WHAT TO DO> Searching the material below, find each line that includes the word "newArray", and copy it.

========

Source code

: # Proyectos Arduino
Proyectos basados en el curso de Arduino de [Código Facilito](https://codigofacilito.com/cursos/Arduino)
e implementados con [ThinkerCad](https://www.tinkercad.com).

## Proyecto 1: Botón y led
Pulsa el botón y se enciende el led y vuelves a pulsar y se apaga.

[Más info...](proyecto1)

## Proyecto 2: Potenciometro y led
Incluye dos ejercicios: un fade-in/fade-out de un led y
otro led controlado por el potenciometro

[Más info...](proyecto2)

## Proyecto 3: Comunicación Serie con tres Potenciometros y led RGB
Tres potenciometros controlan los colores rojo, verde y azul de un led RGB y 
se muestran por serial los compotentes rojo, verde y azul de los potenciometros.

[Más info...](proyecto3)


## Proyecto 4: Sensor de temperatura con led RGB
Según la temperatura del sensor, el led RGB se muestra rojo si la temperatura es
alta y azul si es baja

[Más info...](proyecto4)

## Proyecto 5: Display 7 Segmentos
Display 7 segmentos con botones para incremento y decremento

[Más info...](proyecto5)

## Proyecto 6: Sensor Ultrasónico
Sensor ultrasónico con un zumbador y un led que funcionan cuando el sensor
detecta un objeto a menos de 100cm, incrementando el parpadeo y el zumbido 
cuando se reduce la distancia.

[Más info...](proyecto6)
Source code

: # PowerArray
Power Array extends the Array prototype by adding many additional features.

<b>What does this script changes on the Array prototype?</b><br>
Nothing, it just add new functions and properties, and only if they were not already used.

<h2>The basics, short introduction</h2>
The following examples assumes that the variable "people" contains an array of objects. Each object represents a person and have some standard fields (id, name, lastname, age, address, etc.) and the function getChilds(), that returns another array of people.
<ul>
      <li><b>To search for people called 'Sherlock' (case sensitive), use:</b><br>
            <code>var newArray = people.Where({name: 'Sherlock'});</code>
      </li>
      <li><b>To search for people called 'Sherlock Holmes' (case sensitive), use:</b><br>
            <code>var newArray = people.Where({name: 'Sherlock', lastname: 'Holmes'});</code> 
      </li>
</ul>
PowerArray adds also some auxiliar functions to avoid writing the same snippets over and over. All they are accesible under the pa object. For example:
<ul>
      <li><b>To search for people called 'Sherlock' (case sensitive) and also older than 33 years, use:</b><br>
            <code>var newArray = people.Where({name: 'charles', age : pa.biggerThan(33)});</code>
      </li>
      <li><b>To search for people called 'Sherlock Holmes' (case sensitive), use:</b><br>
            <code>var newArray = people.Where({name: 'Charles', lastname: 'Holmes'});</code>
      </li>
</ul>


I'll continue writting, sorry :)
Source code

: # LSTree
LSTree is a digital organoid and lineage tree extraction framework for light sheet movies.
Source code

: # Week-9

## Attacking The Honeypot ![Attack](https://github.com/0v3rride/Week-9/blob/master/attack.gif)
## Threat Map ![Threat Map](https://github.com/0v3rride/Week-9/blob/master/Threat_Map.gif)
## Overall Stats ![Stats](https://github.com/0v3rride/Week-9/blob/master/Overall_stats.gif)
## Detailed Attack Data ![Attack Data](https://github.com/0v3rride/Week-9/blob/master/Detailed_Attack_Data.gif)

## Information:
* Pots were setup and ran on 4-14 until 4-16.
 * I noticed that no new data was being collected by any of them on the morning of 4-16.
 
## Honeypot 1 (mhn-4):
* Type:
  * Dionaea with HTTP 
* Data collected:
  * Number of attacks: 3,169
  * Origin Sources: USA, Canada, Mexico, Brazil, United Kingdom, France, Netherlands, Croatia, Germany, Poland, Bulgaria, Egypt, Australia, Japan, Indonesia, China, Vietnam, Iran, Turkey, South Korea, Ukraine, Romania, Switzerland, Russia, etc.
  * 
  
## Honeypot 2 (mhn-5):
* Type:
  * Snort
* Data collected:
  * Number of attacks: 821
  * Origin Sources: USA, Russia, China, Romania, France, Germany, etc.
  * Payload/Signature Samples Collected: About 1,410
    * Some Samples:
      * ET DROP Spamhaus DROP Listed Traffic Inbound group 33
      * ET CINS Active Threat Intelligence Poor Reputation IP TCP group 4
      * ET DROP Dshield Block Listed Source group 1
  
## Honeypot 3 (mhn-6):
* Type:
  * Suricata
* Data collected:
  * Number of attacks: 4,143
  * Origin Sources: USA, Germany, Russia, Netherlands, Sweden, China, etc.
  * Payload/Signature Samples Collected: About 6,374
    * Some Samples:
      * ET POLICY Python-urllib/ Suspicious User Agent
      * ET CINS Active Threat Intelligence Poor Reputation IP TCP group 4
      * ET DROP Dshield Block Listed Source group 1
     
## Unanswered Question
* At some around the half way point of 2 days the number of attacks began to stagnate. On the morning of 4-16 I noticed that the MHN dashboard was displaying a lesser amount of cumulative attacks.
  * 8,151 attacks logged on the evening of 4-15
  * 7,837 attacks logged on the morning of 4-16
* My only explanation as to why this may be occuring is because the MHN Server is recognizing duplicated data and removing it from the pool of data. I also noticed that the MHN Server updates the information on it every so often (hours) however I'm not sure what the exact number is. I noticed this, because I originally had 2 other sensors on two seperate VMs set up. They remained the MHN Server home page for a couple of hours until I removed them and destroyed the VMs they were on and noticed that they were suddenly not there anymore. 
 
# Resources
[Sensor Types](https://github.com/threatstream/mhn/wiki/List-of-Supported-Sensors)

========

RESULT OF THE TASK>
            <code>var newArray = people.Where({name: 'Sherlock'});</code>
            <code>var newArray = people.Where({name: 'Sherlock', lastname: 'Holmes'});</code> 
            <code>var newArray = people.Where({name: 'charles', age : pa.biggerThan(33)});</code>
            <code>var newArray = people.Where({name: 'Charles', lastname: 'Holmes'});</code>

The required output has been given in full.